In my talk I will describe the new effect of non-consensus protein-DNA binding in the absence of specific base-pair recognition. This entropy-dominated effect stems from multiple, relatively weak interactions between transcription factors (TFs) and non-specific DNA binding sites enriched with repetitive DNA sequence elements. I will describe a high-throughput assay that enables us to accurately measure the free energy of such non-consensus protein-DNA binding. Strikingly, the measured magnitude of the non-consensus protein-DNA binding effect is of the same order as specific, consensus protein-DNA binding.

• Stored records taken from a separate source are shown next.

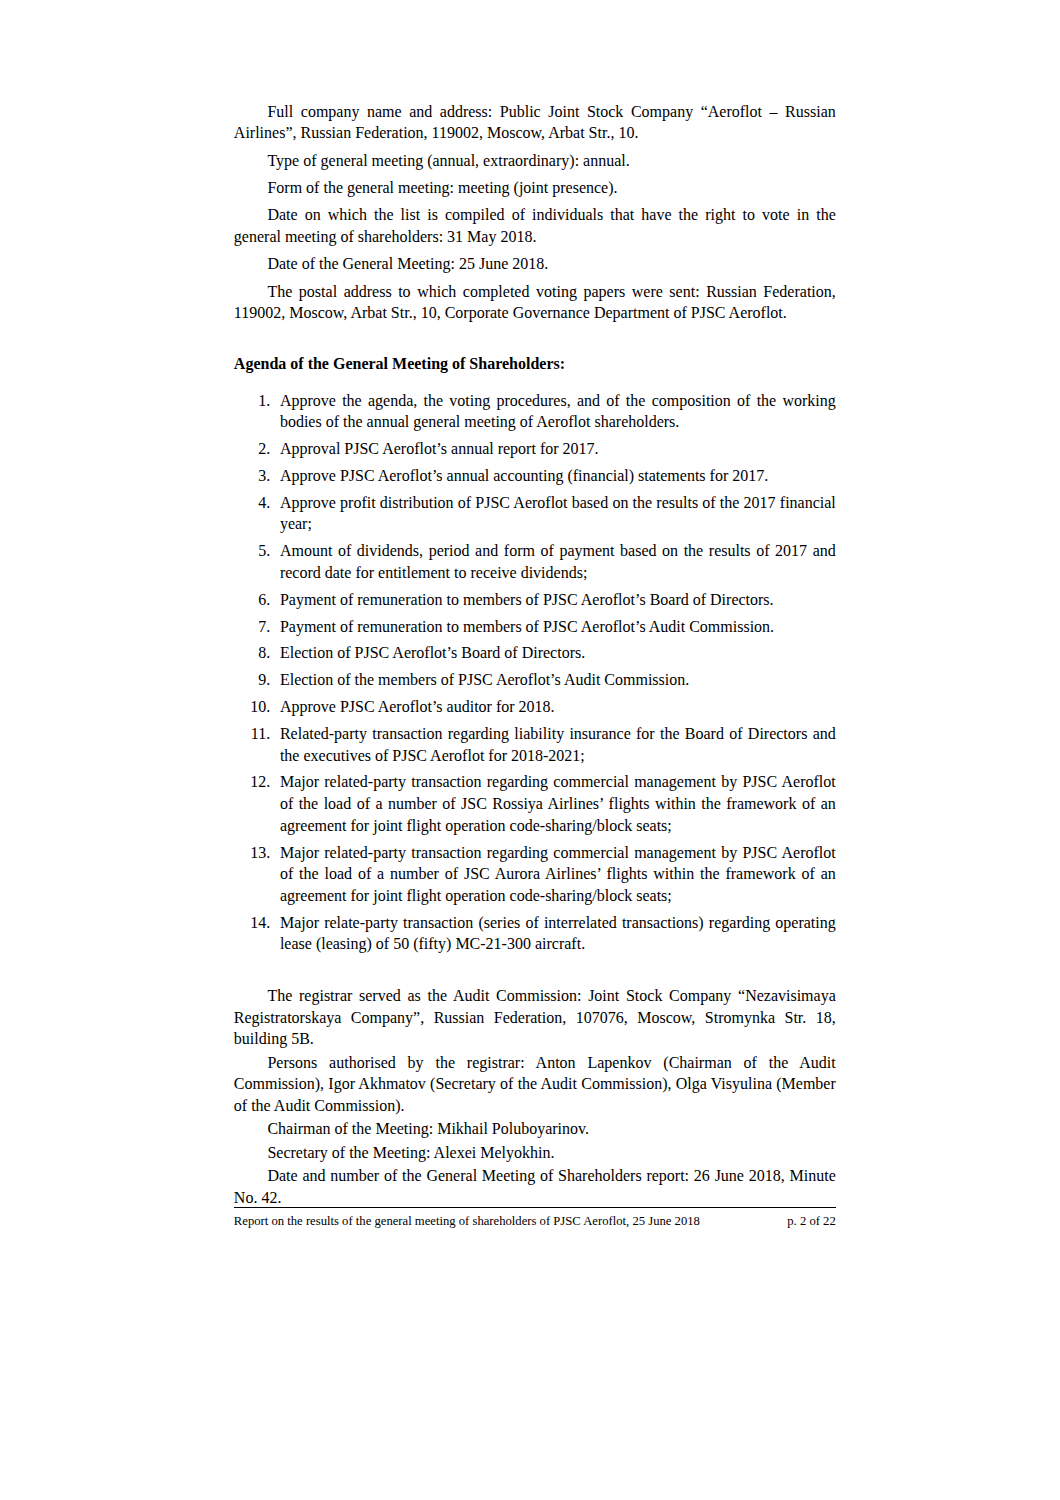Full company name and address: Public Joint Stock Company “Aeroflot – Russian Airlines”, Russian Federation, 119002, Moscow, Arbat Str., 10.
Type of general meeting (annual, extraordinary): annual.
Form of the general meeting: meeting (joint presence).
Date on which the list is compiled of individuals that have the right to vote in the general meeting of shareholders: 31 May 2018.
Date of the General Meeting: 25 June 2018.
The postal address to which completed voting papers were sent: Russian Federation, 119002, Moscow, Arbat Str., 10, Corporate Governance Department of PJSC Aeroflot.
Agenda of the General Meeting of Shareholders:
Approve the agenda, the voting procedures, and of the composition of the working bodies of the annual general meeting of Aeroflot shareholders.
Approval PJSC Aeroflot’s annual report for 2017.
Approve PJSC Aeroflot’s annual accounting (financial) statements for 2017.
Approve profit distribution of PJSC Aeroflot based on the results of the 2017 financial year;
Amount of dividends, period and form of payment based on the results of 2017 and record date for entitlement to receive dividends;
Payment of remuneration to members of PJSC Aeroflot’s Board of Directors.
Payment of remuneration to members of PJSC Aeroflot’s Audit Commission.
Election of PJSC Aeroflot’s Board of Directors.
Election of the members of PJSC Aeroflot’s Audit Commission.
Approve PJSC Aeroflot’s auditor for 2018.
Related-party transaction regarding liability insurance for the Board of Directors and the executives of PJSC Aeroflot for 2018-2021;
Major related-party transaction regarding commercial management by PJSC Aeroflot of the load of a number of JSC Rossiya Airlines’ flights within the framework of an agreement for joint flight operation code-sharing/block seats;
Major related-party transaction regarding commercial management by PJSC Aeroflot of the load of a number of JSC Aurora Airlines’ flights within the framework of an agreement for joint flight operation code-sharing/block seats;
Major relate-party transaction (series of interrelated transactions) regarding operating lease (leasing) of 50 (fifty) MC-21-300 aircraft.
The registrar served as the Audit Commission: Joint Stock Company “Nezavisimaya Registratorskaya Company”, Russian Federation, 107076, Moscow, Stromynka Str. 18, building 5B.
Persons authorised by the registrar: Anton Lapenkov (Chairman of the Audit Commission), Igor Akhmatov (Secretary of the Audit Commission), Olga Visyulina (Member of the Audit Commission).
Chairman of the Meeting: Mikhail Poluboyarinov.
Secretary of the Meeting: Alexei Melyokhin.
Date and number of the General Meeting of Shareholders report: 26 June 2018, Minute No. 42.
Report on the results of the general meeting of shareholders of PJSC Aeroflot, 25 June 2018
p. 2 of 22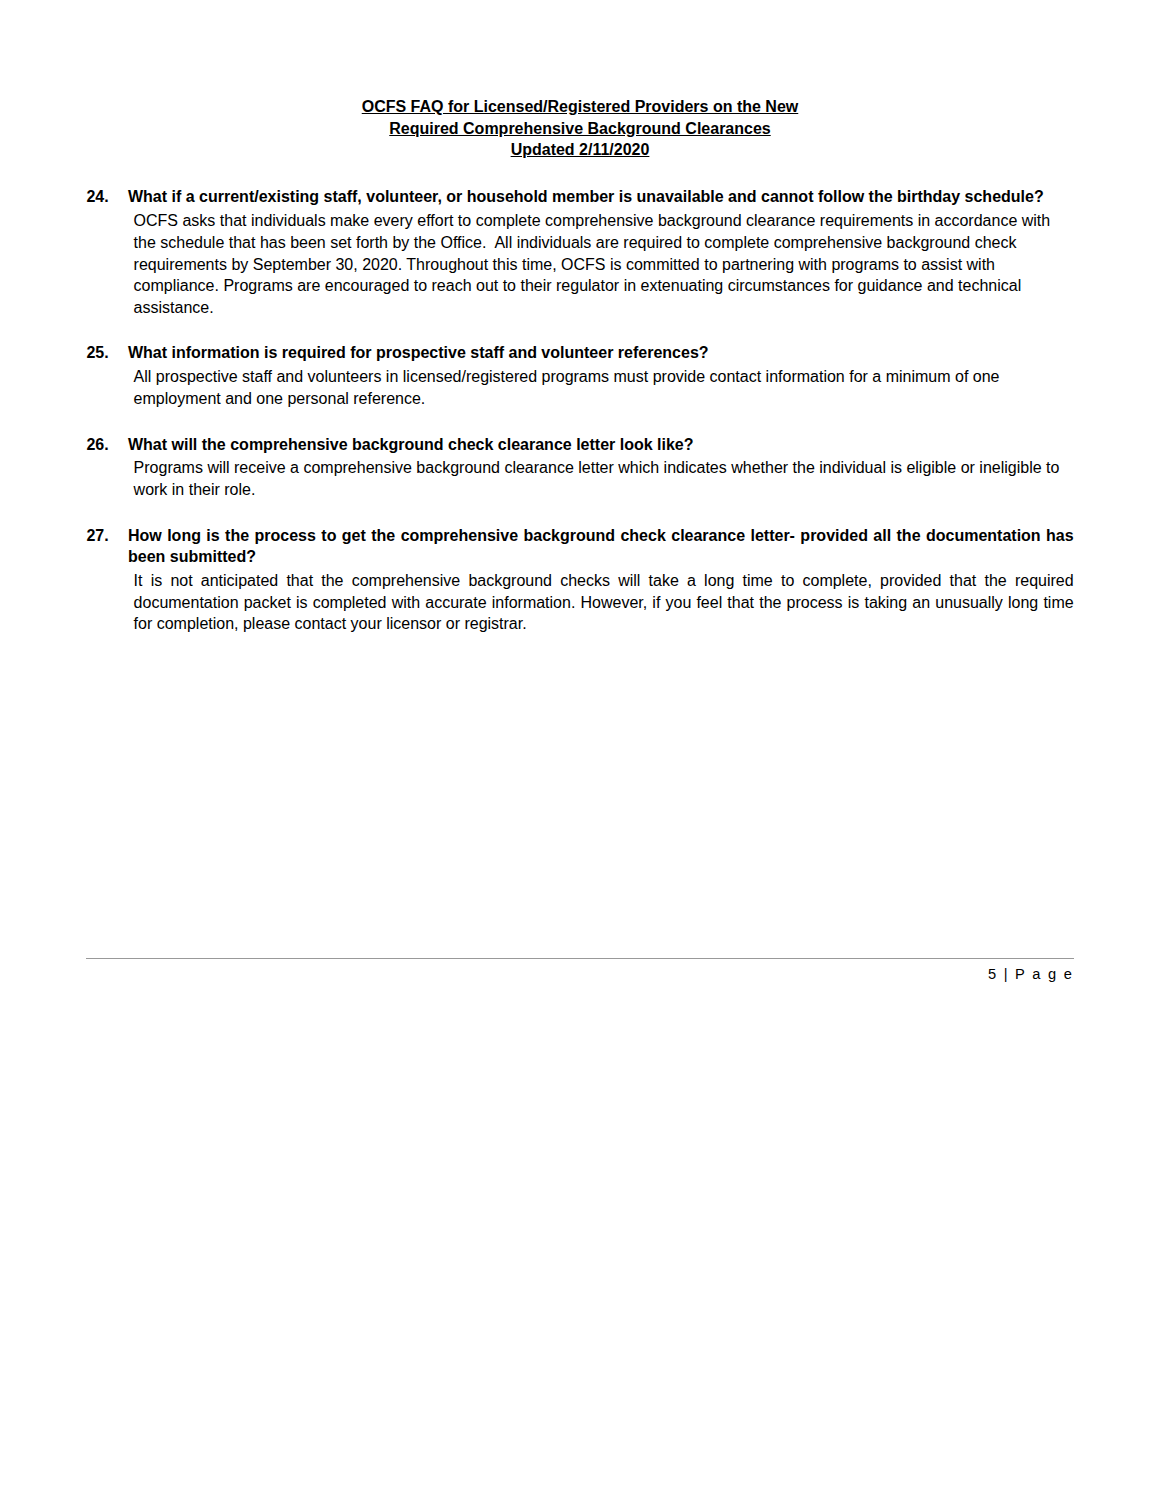OCFS FAQ for Licensed/Registered Providers on the New
Required Comprehensive Background Clearances
Updated 2/11/2020
24. What if a current/existing staff, volunteer, or household member is unavailable and cannot follow the birthday schedule? OCFS asks that individuals make every effort to complete comprehensive background clearance requirements in accordance with the schedule that has been set forth by the Office. All individuals are required to complete comprehensive background check requirements by September 30, 2020. Throughout this time, OCFS is committed to partnering with programs to assist with compliance. Programs are encouraged to reach out to their regulator in extenuating circumstances for guidance and technical assistance.
25. What information is required for prospective staff and volunteer references? All prospective staff and volunteers in licensed/registered programs must provide contact information for a minimum of one employment and one personal reference.
26. What will the comprehensive background check clearance letter look like? Programs will receive a comprehensive background clearance letter which indicates whether the individual is eligible or ineligible to work in their role.
27. How long is the process to get the comprehensive background check clearance letter- provided all the documentation has been submitted? It is not anticipated that the comprehensive background checks will take a long time to complete, provided that the required documentation packet is completed with accurate information. However, if you feel that the process is taking an unusually long time for completion, please contact your licensor or registrar.
5 | P a g e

This suggests that non-consensus protein-DNA binding might play a dominant role in establishing genome-wide TF-DNA recognition specificity in living cells. I will describe two specific examples that we have analyzed. First, we measured TF-DNA binding preferences for six human TFs with thousands of short genomic sequences containing specific binding sites for these TFs embedded in their natural genomic context. Second, I will show that experimentally measured RNA polymerase pausing rate in the E. coli bacteria is dominated by non-consensus protein-DNA binding. Taken together, our findings strongly suggest that some key established concepts for design principles of protein-DNA binding recognition should be reevaluated.